And all of this in Katmandu, immersed in a way of life culturally and religiously different from anything the students had ever experienced - thoroughly Asian, and totally Hindu. The background gained in their course in Hinduism and Buddhism was clarified and transcended by living in Hindu families, having Buddhist friends, observing or participating in Hindu rituals. I heard students speak with great respect about their Nepali "mother" who chanted her morning prayers or their hosts' daily devotions to Ganesh, the elephant-headed God.

The students and I experienced the animal sacrifices at the Dakshin-Kali temple. Amid flowing blood and boiling carcasses, we sensed the depth of the people's trust in the protection of the Goddess. (All the animals were later shared in a communion with family and friends). Through such rituals, we shared a religious experience. Again and again, students told me how moved they were by their family or friends, who felt and lived their love of Shiva or their devotion to Buddha.

But all was not wonder and inspiration. Through their work at the service sites and in their study of economic and political realities, students saw beneath the cultural sparkle to underlying realities of poverty, exploitation, and gender discrimination. Complex problems became all the more complex as the students realized how much the religious culture supported human suffering. And then there was the enduring reality of caste, with its claimed religious grounding.

For example, two of our women were told, gently but clearly, by their Hindu fathers that they were to tell him when they had their periods, during which time, they were kindly asked not to enter the kitchen or touch any males.

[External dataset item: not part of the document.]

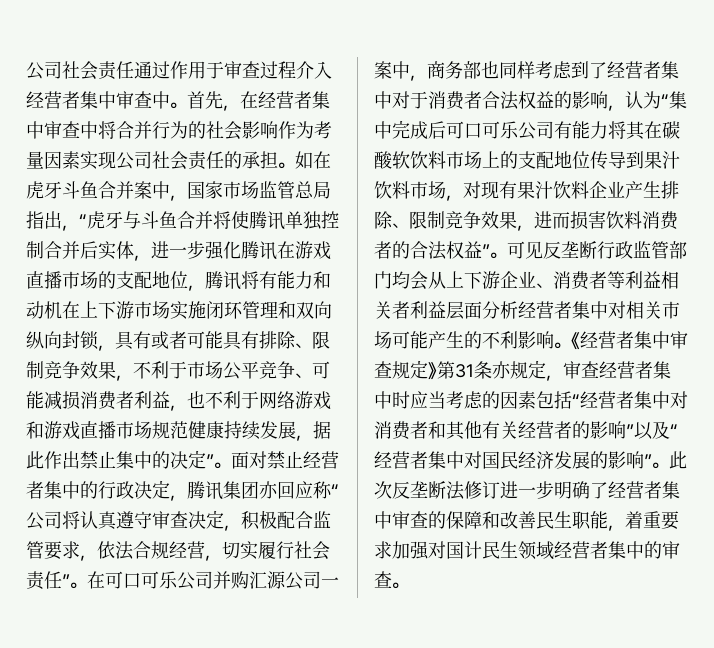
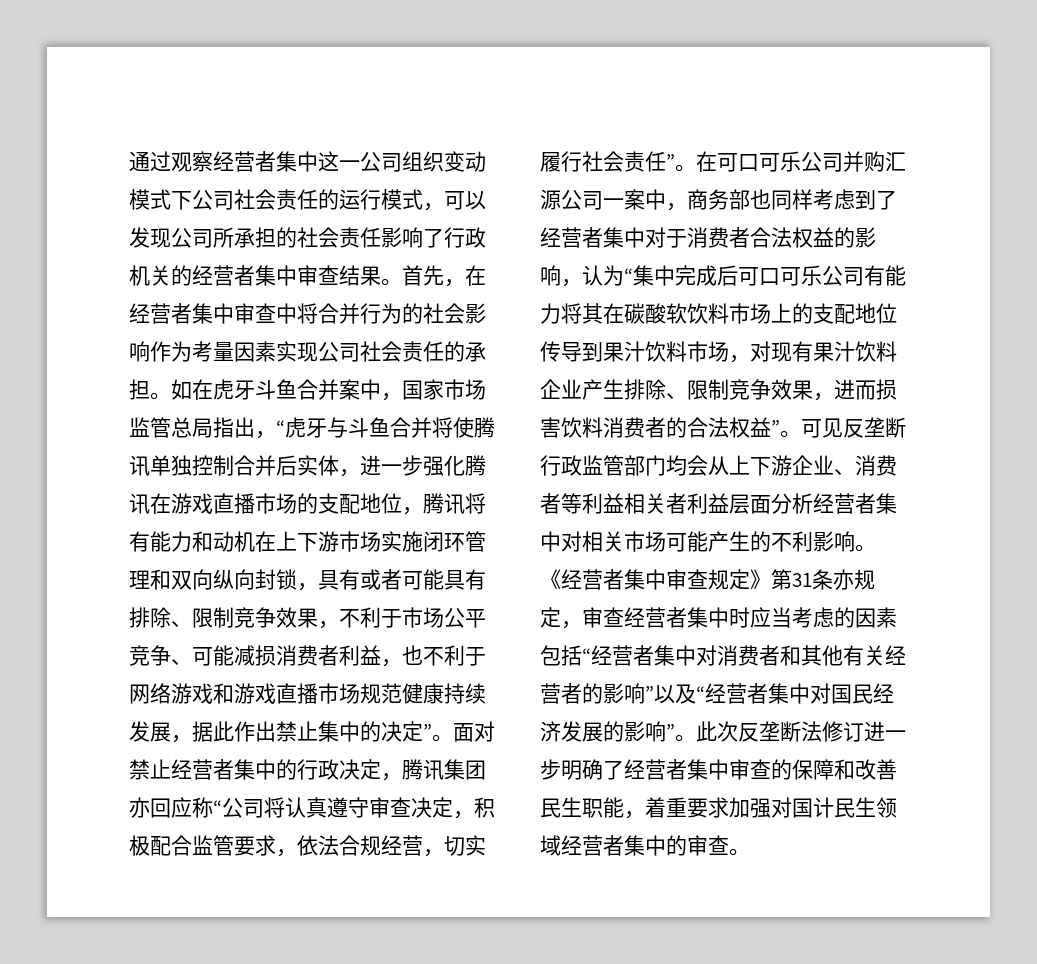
[26,61,332,80] [26,91,170,109] 公司社会责任通过作用于审查过程介入经营者集中审查中 -> [129,151,486,172] [129,189,486,211] [129,227,486,248] [129,265,381,286] 通过观察经营者集中这一公司组织变动模式下公司社会责任的运行模式，可以发现公司所承担的社会责任影响了行政机关的经营者集中审查结果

Multiple ethical dilemmas confronted us. Do we, from a totally different culture, have any right to criticize the people's practices? As guests of this culture and religion, dare we take issue with our hosts? On the other hand, can we ourselves conform to practices that seem to violate our own dignity? We talked often and long on such ethical conundrums. Some Nepali friends joined us in our ponderings. I was impressed and inspired by some of the conclusions.